American real estate speculator, interior designer, television and radio personality

Jeffrey Thomas Lewis (born March 24, 1970) is an American real estate speculator, interior designer, and television and radio personality. He is best known for his Bravo channel reality show Flipping Out and radio show Jeff Lewis Live.

== Early life and education ==

Lewis was born in Orange County, California, the eldest of three sons of Tom Lewis, a real estate investor, and Cathe Lewis (
Catherine Patricia Averett; 1949-1988), who died of cancer at age 39. He attended Mater Dei High School.

==Career==
=== Real estate ===
After graduating from Chapman University in 1993, Lewis worked for a real estate broker as a licensed real estate salesperson in California. Lewis has flipped dozens of homes in Los Angeles, his latest being a 4,300 square foot contemporary home he listed in 2018 for $7,995,000. In 2019, he re-listed the home for $6,995,000. Lewis also owns the home next door that he acquired for $3,125,000 in 2016.

===Interior design===
Lewis started his own design firm in 2009. In 2010, he was asked by House Beautiful to design their "Kitchen of the Year", which was showcased at Rockefeller Center. Since 2013, he has created lines of products for homes such as paints, rugs, tiles, and doors.

=== Television ===
Flipping Out debuted on July 31, 2007. The show focuses on Lewis' flip projects and his interior design business. The tenth season premiered on August 17, 2017. A spinoff, Interior Therapy with Jeff Lewis debuted on Bravo on March 14, 2012 and ran for two seasons. His series Hollywood Houselift with Jeff Lewis premiered on Freevee on June 10, 2022. He was also a regular panelist on the show Property Envy. At Bravocon in 2025, it was announced that a revival of Flipping Out, titled “Still Flipping Out” was green-lit by Bravo and is expected to air in late 2026 or early 2027.

===Radio===
Since 2017, Lewis has hosted a radio show, Jeff Lewis Live, on Andy Cohen's SiriusXM Radio Andy network.
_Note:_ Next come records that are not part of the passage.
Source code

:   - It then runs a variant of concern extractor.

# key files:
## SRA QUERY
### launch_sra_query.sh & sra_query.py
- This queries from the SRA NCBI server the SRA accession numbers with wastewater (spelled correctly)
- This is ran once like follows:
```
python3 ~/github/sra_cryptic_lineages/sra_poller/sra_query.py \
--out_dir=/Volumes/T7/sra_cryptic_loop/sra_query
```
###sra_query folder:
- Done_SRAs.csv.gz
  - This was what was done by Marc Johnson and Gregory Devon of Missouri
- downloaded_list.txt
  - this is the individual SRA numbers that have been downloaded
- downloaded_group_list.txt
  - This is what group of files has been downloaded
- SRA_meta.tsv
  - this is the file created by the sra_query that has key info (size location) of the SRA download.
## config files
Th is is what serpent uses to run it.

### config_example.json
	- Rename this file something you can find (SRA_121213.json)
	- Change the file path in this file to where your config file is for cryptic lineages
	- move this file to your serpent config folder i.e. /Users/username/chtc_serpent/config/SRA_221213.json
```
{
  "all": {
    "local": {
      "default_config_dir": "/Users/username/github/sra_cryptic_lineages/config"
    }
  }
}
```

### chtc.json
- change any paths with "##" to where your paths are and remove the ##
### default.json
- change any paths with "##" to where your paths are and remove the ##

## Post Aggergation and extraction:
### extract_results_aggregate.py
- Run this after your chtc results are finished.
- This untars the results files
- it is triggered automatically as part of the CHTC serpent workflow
On June 12, 2023, Sirius XM launched the Jeff Lewis Channel, a streaming channel found on the Sirius XM app.

== Personal life ==
Lewis was in a relationship with his business manager, Gage Edward. They had a baby via surrogate, born in 2016. They separated in 2019 after being together for ten years. They share custody of their daughter.

Lewis was diagnosed with obsessive-compulsive personality disorder in his twenties.

Mentioned on his radio show in September 2026 that they were Catholic.